* **Your assignment**
When you write out the material, keep every line exactly as it is.

++++

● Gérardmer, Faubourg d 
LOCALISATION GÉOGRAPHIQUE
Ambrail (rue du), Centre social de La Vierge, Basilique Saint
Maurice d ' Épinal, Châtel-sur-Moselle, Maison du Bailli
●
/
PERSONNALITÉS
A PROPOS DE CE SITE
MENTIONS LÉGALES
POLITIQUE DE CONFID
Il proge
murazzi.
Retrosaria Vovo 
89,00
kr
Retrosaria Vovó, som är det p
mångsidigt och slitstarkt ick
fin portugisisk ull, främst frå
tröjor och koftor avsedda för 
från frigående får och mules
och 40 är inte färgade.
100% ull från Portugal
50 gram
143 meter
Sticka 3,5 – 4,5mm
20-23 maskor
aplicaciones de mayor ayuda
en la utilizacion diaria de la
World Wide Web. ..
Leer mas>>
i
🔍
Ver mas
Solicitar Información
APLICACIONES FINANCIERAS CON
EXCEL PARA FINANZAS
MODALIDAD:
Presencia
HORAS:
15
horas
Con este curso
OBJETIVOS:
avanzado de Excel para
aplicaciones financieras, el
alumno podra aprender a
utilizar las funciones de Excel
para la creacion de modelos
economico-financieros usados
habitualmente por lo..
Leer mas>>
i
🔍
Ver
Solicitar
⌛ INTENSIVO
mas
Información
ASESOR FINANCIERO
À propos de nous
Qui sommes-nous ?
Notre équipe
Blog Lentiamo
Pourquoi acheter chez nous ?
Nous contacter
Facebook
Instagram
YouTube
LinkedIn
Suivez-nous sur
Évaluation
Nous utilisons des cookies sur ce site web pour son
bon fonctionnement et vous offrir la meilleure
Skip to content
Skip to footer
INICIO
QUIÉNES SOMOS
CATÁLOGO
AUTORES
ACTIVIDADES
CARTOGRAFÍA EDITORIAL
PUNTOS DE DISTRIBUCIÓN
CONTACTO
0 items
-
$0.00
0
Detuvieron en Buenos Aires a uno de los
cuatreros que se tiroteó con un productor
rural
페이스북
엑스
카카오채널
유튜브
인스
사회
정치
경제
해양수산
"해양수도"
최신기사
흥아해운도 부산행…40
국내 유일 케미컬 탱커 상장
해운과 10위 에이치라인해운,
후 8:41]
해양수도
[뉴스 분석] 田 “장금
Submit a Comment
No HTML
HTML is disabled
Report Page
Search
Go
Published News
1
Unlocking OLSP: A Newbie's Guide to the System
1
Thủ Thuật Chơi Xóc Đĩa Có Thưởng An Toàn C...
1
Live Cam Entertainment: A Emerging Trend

++++

* **Result below**
● Gérardmer, Faubourg d 
LOCALISATION GÉOGRAPHIQUE
Ambrail (rue du), Centre social de La Vierge, Basilique Saint
Maurice d ' Épinal, Châtel-sur-Moselle, Maison du Bailli
●
/
PERSONNALITÉS
A PROPOS DE CE SITE
MENTIONS LÉGALES
POLITIQUE DE CONFID
Il proge
murazzi.
Retrosaria Vovo 
89,00
kr
Retrosaria Vovó, som är det p
mångsidigt och slitstarkt ick
fin portugisisk ull, främst frå
tröjor och koftor avsedda för 
från frigående får och mules
och 40 är inte färgade.
100% ull från Portugal
50 gram
143 meter
Sticka 3,5 – 4,5mm
20-23 maskor
aplicaciones de mayor ayuda
en la utilizacion diaria de la
World Wide Web. ..
Leer mas>>
i
🔍
Ver mas
Solicitar Información
APLICACIONES FINANCIERAS CON
EXCEL PARA FINANZAS
MODALIDAD:
Presencia
HORAS:
15
horas
Con este curso
OBJETIVOS:
avanzado de Excel para
aplicaciones financieras, el
alumno podra aprender a
utilizar las funciones de Excel
para la creacion de modelos
economico-financieros usados
habitualmente por lo..
Leer mas>>
i
🔍
Ver
Solicitar
⌛ INTENSIVO
mas
Información
ASESOR FINANCIERO
À propos de nous
Qui sommes-nous ?
Notre équipe
Blog Lentiamo
Pourquoi acheter chez nous ?
Nous contacter
Facebook
Instagram
YouTube
LinkedIn
Suivez-nous sur
Évaluation
Nous utilisons des cookies sur ce site web pour son
bon fonctionnement et vous offrir la meilleure
Skip to content
Skip to footer
INICIO
QUIÉNES SOMOS
CATÁLOGO
AUTORES
ACTIVIDADES
CARTOGRAFÍA EDITORIAL
PUNTOS DE DISTRIBUCIÓN
CONTACTO
0 items
-
$0.00
0
Detuvieron en Buenos Aires a uno de los
cuatreros que se tiroteó con un productor
rural
페이스북
엑스
카카오채널
유튜브
인스
사회
정치
경제
해양수산
"해양수도"
최신기사
흥아해운도 부산행…40
국내 유일 케미컬 탱커 상장
해운과 10위 에이치라인해운,
후 8:41]
해양수도
[뉴스 분석] 田 “장금
Submit a Comment
No HTML
HTML is disabled
Report Page
Search
Go
Published News
1
Unlocking OLSP: A Newbie's Guide to the System
1
Thủ Thuật Chơi Xóc Đĩa Có Thưởng An Toàn C...
1
Live Cam Entertainment: A Emerging Trend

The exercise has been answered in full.